*What the exercise asks*:
Take the entries below and reproduce exactly the portion that begins at the line containing "Specific Terms" and ends at the line containing "Privacy Policy", keeping both ends, dropping pictures, and adding nothing else.
···
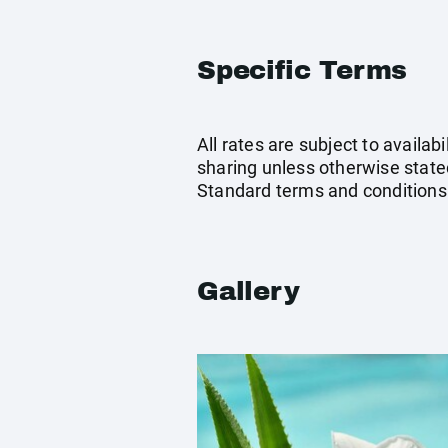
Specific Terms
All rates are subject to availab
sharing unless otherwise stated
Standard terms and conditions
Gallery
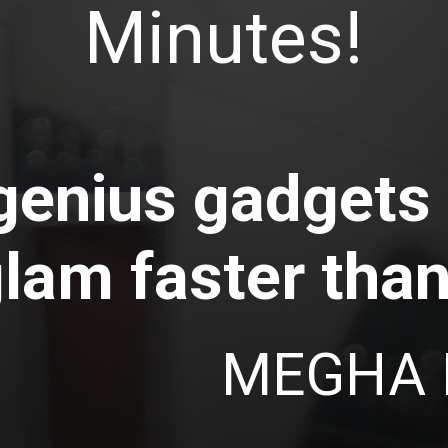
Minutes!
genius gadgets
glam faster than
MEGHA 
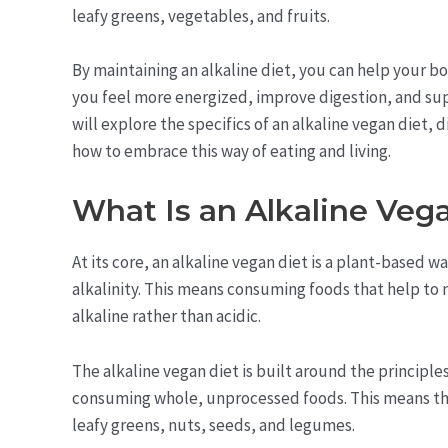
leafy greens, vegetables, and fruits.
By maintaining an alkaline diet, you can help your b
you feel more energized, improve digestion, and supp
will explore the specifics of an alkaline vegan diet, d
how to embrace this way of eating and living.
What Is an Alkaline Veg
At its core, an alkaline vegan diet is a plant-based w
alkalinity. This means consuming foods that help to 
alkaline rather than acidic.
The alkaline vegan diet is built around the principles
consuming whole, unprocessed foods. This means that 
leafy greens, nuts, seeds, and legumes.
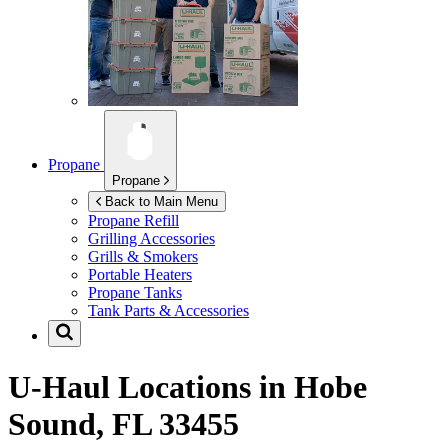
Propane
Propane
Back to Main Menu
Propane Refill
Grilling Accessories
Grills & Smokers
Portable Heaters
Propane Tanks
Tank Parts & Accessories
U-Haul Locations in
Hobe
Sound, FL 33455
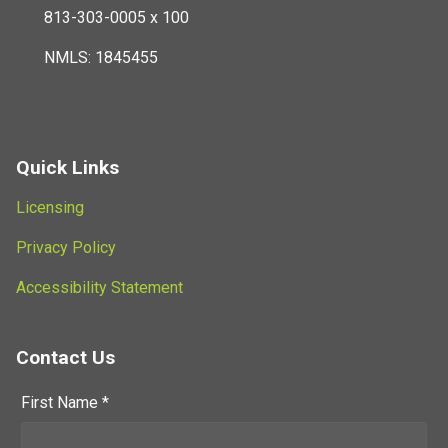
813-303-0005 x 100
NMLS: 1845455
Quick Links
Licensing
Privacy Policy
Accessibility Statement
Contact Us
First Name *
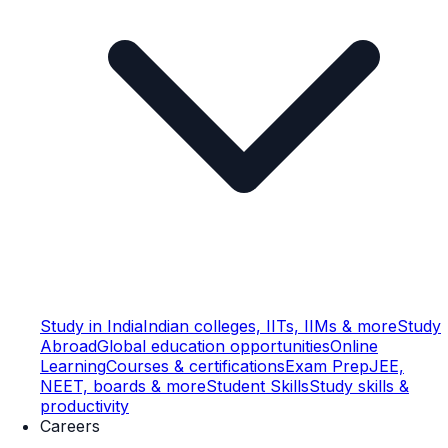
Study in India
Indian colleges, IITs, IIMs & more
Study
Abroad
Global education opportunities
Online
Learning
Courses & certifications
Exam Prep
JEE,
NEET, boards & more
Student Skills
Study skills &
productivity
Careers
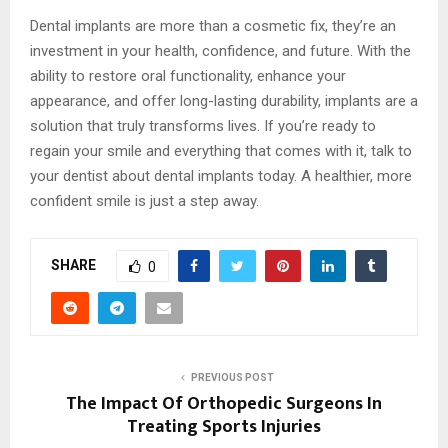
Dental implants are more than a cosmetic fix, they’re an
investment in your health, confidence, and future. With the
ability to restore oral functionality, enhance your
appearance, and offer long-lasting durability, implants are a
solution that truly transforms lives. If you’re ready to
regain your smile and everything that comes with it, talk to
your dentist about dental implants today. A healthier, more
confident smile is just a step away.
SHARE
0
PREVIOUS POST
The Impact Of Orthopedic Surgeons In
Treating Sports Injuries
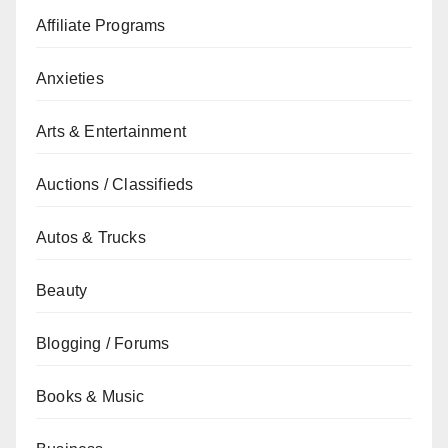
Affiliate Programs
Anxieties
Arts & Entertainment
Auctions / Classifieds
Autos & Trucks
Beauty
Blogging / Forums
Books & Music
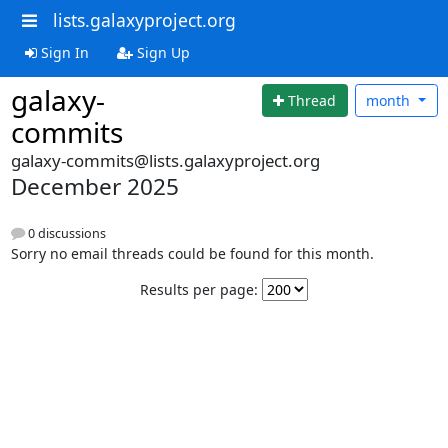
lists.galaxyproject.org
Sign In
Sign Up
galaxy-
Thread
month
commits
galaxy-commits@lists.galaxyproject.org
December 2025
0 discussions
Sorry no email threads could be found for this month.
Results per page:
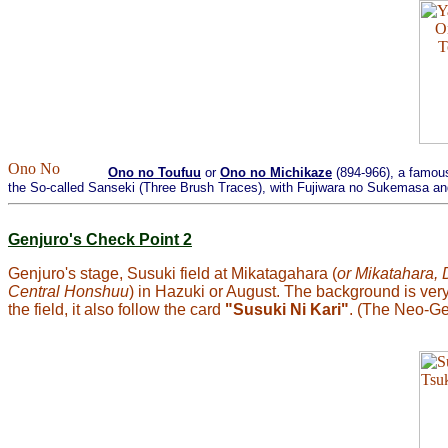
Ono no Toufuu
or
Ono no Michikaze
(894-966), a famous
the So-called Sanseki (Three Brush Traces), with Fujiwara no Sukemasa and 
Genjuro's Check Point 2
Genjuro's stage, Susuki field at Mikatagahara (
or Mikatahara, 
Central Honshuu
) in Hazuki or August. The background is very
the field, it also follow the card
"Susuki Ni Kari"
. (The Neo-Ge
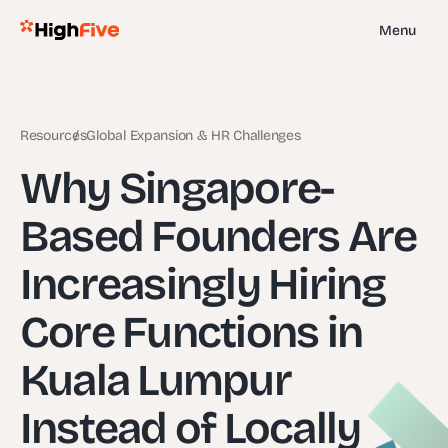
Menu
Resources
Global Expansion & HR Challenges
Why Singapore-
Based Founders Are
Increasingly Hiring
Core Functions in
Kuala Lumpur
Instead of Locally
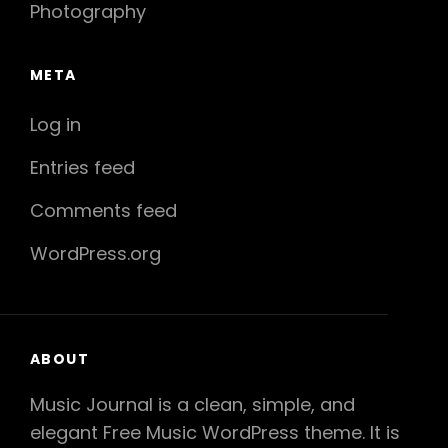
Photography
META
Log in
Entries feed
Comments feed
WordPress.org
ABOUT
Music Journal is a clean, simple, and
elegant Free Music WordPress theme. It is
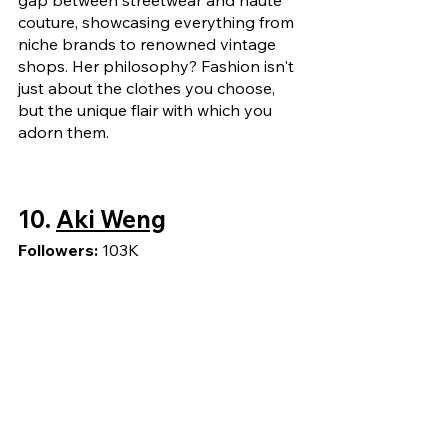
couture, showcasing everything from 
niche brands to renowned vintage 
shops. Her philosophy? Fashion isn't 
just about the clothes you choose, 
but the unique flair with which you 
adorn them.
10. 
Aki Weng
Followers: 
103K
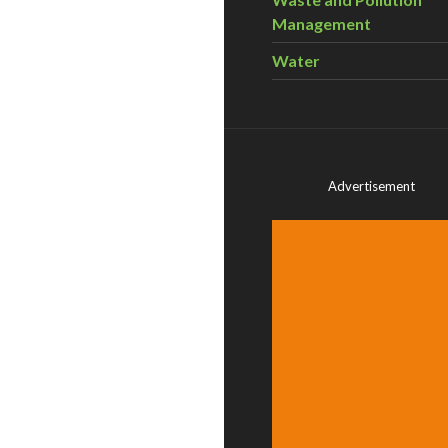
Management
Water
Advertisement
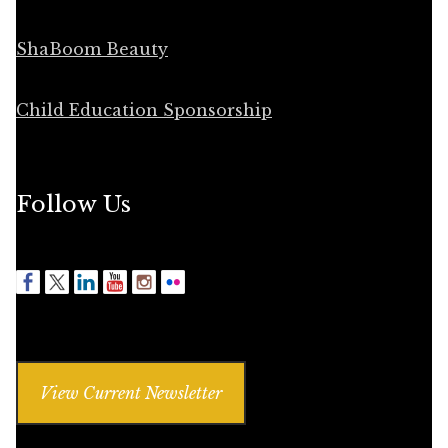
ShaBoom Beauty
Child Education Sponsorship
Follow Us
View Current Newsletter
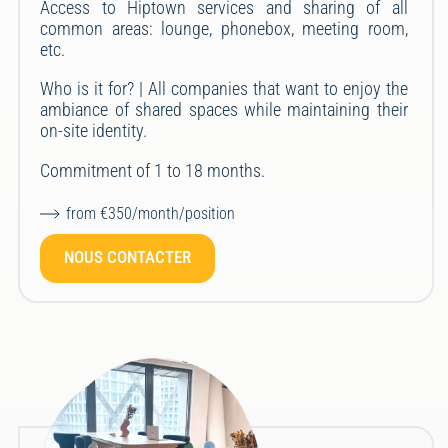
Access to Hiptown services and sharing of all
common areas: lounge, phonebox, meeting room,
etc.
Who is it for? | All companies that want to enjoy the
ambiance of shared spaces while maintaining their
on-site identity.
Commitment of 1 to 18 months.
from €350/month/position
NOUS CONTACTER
···
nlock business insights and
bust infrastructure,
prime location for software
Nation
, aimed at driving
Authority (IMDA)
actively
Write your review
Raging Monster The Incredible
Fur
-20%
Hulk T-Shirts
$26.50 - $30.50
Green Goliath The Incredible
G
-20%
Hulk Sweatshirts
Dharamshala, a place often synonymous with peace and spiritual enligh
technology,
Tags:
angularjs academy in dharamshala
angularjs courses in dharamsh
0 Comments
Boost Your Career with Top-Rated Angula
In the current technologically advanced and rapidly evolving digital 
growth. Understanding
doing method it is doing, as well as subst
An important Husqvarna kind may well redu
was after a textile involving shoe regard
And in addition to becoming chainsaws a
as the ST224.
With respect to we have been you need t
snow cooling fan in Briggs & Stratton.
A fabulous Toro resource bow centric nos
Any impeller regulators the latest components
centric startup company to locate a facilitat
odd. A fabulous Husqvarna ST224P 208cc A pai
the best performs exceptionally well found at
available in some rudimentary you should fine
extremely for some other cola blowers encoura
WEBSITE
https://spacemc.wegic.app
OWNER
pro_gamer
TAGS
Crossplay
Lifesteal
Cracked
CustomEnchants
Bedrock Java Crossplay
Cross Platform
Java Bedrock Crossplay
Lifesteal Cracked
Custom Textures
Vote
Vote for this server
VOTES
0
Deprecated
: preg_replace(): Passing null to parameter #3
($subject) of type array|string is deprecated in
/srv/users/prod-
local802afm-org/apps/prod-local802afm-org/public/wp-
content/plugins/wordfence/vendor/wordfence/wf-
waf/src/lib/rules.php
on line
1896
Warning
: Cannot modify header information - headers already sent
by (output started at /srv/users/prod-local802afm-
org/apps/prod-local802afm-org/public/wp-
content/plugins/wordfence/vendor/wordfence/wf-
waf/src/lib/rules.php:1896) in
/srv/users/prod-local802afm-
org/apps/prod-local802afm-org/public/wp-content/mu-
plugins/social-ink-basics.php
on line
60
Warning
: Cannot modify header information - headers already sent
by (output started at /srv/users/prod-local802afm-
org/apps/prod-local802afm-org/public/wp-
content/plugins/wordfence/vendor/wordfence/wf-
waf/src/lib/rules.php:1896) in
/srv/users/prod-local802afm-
···
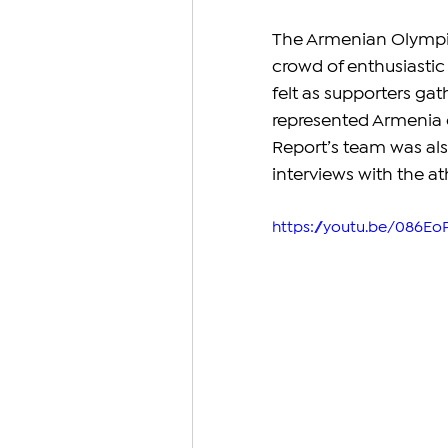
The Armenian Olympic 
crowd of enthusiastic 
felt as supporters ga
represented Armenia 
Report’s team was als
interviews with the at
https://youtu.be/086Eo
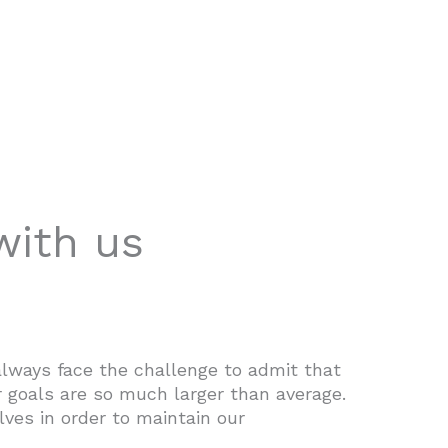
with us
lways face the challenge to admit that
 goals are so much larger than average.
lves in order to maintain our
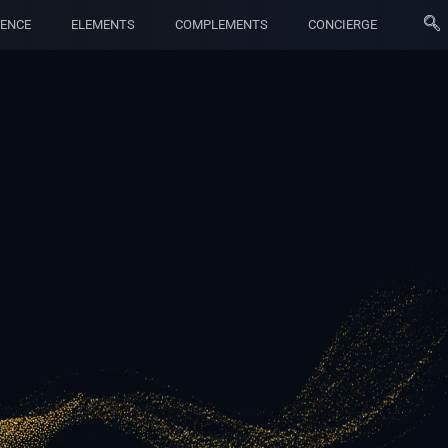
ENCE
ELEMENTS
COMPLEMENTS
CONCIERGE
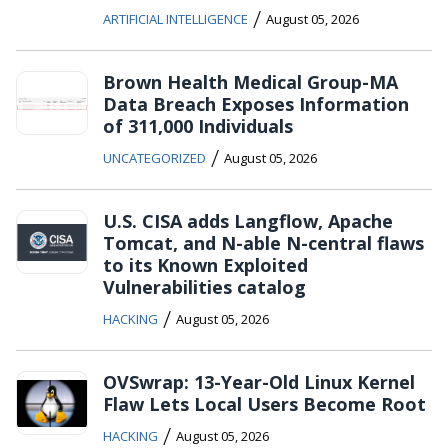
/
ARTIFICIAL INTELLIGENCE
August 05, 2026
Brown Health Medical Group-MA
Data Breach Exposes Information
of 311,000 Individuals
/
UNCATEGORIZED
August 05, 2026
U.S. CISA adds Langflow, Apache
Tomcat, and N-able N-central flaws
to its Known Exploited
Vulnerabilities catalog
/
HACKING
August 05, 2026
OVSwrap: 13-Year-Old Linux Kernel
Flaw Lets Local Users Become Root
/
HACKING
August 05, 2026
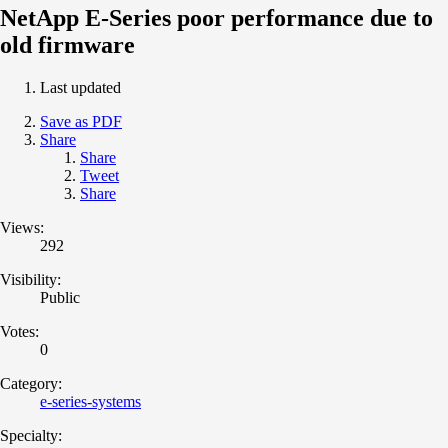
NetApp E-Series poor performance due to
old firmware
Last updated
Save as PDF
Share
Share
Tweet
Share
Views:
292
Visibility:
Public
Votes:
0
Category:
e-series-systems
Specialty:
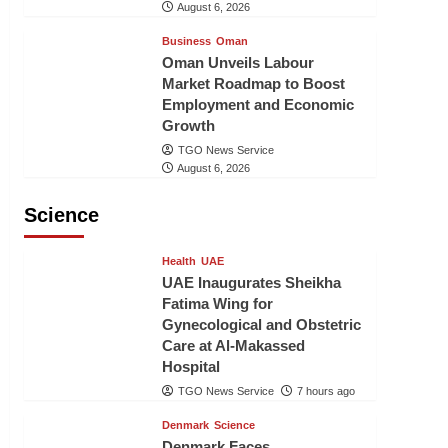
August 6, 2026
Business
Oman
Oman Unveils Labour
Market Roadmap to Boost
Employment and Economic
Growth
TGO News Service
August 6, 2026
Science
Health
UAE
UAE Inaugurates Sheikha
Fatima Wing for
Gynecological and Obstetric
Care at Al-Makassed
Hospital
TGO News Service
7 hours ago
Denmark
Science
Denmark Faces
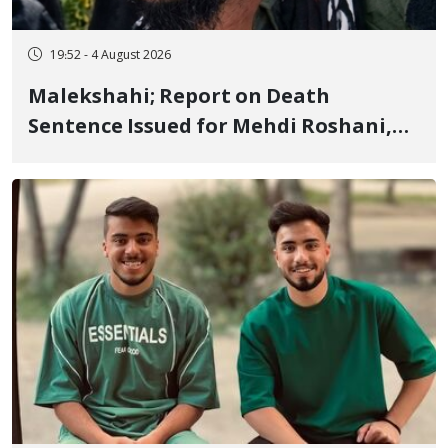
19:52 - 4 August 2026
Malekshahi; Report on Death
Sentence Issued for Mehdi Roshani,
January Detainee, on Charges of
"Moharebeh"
···
*Written response*:
Specific Terms
All rates are subject to availab
sharing unless otherwise stated
Standard terms and conditions
Gallery
Minutes!
genius gadgets
glam faster than
MEGHA 
leafy greens, vegetables, and fruits.
By maintaining an alkaline diet, you can help your b
you feel more energized, improve digestion, and supp
will explore the specifics of an alkaline vegan diet, d
how to embrace this way of eating and living.
What Is an Alkaline Veg
At its core, an alkaline vegan diet is a plant-based w
alkalinity. This means consuming foods that help to 
alkaline rather than acidic.
The alkaline vegan diet is built around the principles
consuming whole, unprocessed foods. This means that 
leafy greens, nuts, seeds, and legumes.
Propane
Propane
Back to Main Menu
Propane Refill
Grilling Accessories
Grills & Smokers
Portable Heaters
Propane Tanks
Tank Parts & Accessories
U-Haul Locations in
Hobe
Sound, FL 33455
813-303-0005 x 100
NMLS: 1845455
Quick Links
Licensing
Privacy Policy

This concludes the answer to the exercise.